Hinzu zu all dem kam, dass viele Skinheads aufgrund ihrer Vorliebe für den englischen Fußball in die Hooligan Szene rutschten, die sich schon seit den 60er Jahren in England etabliert hatte und sich wachsender Beliebtheit erfreute. Durch Ausschreitungen und Fehden zwischen den verschiedenen Vereinsanhängern bestimmen auch sie bis heute negativ die Schlagzeilen, erhalten oft mehr Aufmerksamkeit als die eigentlichen Spiele und halfen somit auch, den Stereotyp des gewaltbereiten bösartigen Skinheads zu festigen.

"Versteh mich nicht falsch, auch die linken Skins sind durchaus bereit Gewalt anzuwenden wenn es darum geht Naziskins in ihre Schranken zu weisen. Es ging auch niemals darum irgendetwas herunterzuspielen oder schön zu reden. Die ursprünglichen Anhänger der Skinheadbewegung fühlten sich nur verraten, da das was sie lieben und teils ihr Leben lang lebten nun beschmutzt wurde. Ich kenne viele befreundete Skins, die es langsam auch leid sind sich ständig rechtfertigen zu müssen warum sie so aussehen und dass sie nicht rechts eingestellt sind."

SHARP Abzeichen
Natürlich gab es Gegenbewegungen, die gegen diese Stigmatisierung ankämpften.
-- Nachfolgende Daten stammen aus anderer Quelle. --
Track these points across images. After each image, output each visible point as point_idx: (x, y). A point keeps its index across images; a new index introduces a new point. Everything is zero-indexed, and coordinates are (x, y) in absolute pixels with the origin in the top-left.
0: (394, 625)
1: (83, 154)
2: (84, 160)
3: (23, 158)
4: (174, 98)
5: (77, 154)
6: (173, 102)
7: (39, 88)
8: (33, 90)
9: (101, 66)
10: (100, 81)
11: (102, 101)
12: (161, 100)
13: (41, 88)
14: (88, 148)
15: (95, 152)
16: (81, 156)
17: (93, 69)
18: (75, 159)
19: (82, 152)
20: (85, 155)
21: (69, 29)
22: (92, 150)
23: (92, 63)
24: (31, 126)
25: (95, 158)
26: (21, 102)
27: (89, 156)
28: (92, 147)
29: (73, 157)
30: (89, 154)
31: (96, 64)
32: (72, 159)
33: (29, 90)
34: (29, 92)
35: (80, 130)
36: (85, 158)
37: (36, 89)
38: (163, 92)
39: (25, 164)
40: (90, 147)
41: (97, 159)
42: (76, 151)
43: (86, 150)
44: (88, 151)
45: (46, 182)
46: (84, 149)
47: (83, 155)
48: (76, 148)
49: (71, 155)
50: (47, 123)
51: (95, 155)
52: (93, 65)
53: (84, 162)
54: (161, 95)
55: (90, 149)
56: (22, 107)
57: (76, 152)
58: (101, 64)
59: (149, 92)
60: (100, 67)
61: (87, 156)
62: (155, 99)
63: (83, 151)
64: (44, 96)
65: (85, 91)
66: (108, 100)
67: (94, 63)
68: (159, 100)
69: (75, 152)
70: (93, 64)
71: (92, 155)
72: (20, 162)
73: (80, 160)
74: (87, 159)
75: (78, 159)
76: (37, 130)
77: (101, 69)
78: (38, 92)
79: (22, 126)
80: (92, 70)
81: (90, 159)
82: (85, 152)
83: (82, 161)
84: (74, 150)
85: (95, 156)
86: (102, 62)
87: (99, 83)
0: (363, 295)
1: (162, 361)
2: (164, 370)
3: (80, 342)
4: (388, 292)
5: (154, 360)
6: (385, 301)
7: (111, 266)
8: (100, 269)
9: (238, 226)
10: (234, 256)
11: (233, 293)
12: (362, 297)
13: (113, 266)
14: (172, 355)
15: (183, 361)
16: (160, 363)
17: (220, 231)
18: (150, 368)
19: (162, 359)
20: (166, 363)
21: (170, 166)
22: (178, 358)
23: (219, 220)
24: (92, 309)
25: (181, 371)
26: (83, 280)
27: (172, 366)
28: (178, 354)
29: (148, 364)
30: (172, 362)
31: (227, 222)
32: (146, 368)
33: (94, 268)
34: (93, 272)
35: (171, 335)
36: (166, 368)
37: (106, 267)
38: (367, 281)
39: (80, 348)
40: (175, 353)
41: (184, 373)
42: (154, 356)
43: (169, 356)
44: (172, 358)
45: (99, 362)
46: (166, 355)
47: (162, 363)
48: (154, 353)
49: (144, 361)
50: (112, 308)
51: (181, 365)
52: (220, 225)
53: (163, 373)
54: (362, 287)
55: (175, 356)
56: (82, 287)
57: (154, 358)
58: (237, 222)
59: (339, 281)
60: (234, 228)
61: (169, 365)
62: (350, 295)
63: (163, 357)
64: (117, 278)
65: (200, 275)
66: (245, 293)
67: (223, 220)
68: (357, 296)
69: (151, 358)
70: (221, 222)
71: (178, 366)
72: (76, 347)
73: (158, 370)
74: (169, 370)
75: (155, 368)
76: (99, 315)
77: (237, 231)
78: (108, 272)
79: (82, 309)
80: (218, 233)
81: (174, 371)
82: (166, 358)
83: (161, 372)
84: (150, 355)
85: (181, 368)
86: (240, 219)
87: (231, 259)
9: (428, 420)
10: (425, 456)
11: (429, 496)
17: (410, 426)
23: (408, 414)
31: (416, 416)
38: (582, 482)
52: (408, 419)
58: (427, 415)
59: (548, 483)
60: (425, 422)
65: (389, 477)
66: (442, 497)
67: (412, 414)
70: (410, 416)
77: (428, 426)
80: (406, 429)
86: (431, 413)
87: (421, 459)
So zum Beispiel die aus Amerika stammende SHARP-Bewegung. SHARP stand für "Skinheads against racial prejudice", übersetzt Skinheads gegen Rassenvorurteile. Die Idee begann 1988 und war bald eine internationale Bewegung unterschiedlicher Skinheadgruppen, die gemeinsam darauf aufmerksam machen wollen, dass eben nicht jeder Skinhead politisch rechts orientiert ist.


"Man versuchte den Stempel, den die Szene unfreiwillig abbekam wieder los zu werden und Aufklärungsarbeit zu leisten, da viele Mythen über bestimmte Kleidungsmarken und Kleidungsarten existierten, die einfach nicht der Wahrheit entsprachen. Sei es die Farbe der Schnürsenkel, die Fred Perry Polos oder die Springerstiefel, alles gab es schon lange vor der politischen Spaltung und nichts davon ist eindeutig einer Richtung zuzuordnen."


1 Uhr morgens East London Subway

Ich baumel an einem Haltegriff der U-Bahn und bin müde und fertig. Buster sitzt vor mir und grinst mich an: "Bist du dir sicher, dass du morgen noch zusammenkriegst was ich dir heute alles erzählt habe?" Ich starre ihn mit einem glasigen Blick an und versuche nicht aufzustoßen, während ich ihm sage: "Ich bin ein Freund von Erfahrungen aus erster Hand. Außerdem sind wir doch gerade auf dem Weg zu einem Ska-Konzert oder? Auf Ska tanzt es sich leichter wenn ich volltrunken bin!" Buster lacht laut und klopft mir auf die Schulter. "Welche Band sehen wir denn überhaupt?", frage ich. "Meine", sagt Buster und geht voran in den abgelegen Club, den heute Abend Bad Manners mit ihrer Anwesenheit beglücken werden.